• Document extract:
_ _ _ _ _

= Ferrari 166 =

Ferrari used its 2 L (1995 cc/121 in^{3}) V12 engine in a number of models, all called 166 for the displacement of a single cylinder. Most early 166es were sports cars built for racing, though a later line of GT cars launched the company's street model line.

The following models used the 166 name:
- 1948 Ferrari 166 F2 — Formula Two racer
- 1948 Ferrari 166 S — racing barchetta and coupé
- 1948 Ferrari 166 SC — motorcycle-fender Spyder Corsa racing roadster
- 1948 Ferrari 166 MM — Mille Miglia racing barchetta and coupé
- 1949 Ferrari 166 Inter — coachbuilt street coupé and cabriolet
- 1949 Ferrari 166 FL — Formula Libre racer
- 1950 Ferrari 166 MM Berlinetta Le Mans — racing berlinetta
- 1953 Ferrari 166 MM/53 — 'Mille Miglia' racing barchetta and coupé, updated for the 1953 season
- 1953 Ferrari-Abarth 166 MM/53 — racing barchetta and coupé

The 1965 Dino 166 P and 1967 Dino 166 F2 — a Formula Two used a 1,6 L V6 engine.

_ _ _ _ _

• Extracted data:
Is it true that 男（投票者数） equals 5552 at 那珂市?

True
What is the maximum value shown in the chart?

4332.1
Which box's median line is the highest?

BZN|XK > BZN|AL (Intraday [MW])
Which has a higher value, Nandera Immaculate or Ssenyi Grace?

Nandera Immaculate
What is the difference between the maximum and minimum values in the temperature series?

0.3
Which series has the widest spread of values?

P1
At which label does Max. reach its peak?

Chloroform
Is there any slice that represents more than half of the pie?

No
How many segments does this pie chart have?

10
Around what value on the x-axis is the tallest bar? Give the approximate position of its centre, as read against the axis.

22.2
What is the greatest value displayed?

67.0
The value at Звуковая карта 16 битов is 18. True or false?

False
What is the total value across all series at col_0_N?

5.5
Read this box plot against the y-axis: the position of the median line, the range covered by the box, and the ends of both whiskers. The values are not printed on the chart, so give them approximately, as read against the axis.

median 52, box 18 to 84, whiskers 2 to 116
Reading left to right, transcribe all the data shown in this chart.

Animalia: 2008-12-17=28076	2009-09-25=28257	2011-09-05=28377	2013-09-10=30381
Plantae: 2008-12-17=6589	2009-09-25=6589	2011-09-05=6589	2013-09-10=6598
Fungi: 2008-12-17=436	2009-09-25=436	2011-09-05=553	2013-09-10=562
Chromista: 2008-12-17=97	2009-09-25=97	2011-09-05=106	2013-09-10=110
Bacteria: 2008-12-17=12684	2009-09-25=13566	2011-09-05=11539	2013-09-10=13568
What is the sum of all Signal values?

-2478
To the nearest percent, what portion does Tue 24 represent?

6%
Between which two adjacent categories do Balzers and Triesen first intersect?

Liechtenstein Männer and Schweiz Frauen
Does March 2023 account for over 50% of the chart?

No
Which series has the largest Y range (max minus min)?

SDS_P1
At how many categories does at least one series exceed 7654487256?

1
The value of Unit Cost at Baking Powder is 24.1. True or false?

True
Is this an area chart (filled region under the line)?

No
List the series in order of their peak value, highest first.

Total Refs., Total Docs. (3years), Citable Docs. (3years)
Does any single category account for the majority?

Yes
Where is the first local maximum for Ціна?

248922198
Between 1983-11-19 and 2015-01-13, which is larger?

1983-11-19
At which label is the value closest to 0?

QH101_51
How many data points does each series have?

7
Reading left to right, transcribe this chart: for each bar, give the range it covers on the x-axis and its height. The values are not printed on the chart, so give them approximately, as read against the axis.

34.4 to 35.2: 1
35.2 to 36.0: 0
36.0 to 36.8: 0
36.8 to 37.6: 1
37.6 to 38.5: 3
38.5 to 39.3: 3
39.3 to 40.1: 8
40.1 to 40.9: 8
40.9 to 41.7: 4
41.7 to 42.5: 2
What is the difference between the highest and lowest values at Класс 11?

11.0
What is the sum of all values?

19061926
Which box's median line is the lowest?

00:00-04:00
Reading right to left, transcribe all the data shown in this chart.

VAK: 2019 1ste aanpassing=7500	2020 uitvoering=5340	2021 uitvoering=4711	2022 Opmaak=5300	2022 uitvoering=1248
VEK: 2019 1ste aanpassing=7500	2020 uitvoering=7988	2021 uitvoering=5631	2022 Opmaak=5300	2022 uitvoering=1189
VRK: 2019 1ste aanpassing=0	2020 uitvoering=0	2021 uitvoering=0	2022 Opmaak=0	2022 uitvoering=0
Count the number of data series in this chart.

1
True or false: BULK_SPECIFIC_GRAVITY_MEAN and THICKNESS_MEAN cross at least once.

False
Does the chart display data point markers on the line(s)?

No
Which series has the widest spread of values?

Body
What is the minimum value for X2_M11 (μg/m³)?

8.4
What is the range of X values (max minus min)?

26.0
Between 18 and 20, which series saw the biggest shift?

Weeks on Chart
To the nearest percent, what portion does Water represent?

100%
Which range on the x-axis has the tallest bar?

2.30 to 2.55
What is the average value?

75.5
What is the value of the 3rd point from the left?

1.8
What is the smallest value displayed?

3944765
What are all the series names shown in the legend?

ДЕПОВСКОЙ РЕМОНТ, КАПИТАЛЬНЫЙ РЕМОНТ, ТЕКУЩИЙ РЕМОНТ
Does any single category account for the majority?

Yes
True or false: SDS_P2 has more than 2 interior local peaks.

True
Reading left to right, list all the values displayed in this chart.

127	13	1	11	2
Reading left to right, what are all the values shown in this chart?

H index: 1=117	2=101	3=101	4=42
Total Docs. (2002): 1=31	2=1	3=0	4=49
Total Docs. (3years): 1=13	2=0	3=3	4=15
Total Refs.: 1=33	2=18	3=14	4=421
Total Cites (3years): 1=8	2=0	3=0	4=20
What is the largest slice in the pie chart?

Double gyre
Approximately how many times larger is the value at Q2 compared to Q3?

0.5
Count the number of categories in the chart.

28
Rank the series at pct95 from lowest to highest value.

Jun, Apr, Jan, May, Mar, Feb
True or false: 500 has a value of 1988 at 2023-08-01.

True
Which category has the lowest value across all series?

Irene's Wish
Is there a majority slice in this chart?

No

_ _ _ _ _

From the Ferrari 166 text, copy out the passage that starts at the words "The following models" and ends after "L V6 engine.".

• Answer for this exercise:
The following models used the 166 name:
- 1948 Ferrari 166 F2 — Formula Two racer
- 1948 Ferrari 166 S — racing barchetta and coupé
- 1948 Ferrari 166 SC — motorcycle-fender Spyder Corsa racing roadster
- 1948 Ferrari 166 MM — Mille Miglia racing barchetta and coupé
- 1949 Ferrari 166 Inter — coachbuilt street coupé and cabriolet
- 1949 Ferrari 166 FL — Formula Libre racer
- 1950 Ferrari 166 MM Berlinetta Le Mans — racing berlinetta
- 1953 Ferrari 166 MM/53 — 'Mille Miglia' racing barchetta and coupé, updated for the 1953 season
- 1953 Ferrari-Abarth 166 MM/53 — racing barchetta and coupé

The 1965 Dino 166 P and 1967 Dino 166 F2 — a Formula Two used a 1,6 L V6 engine.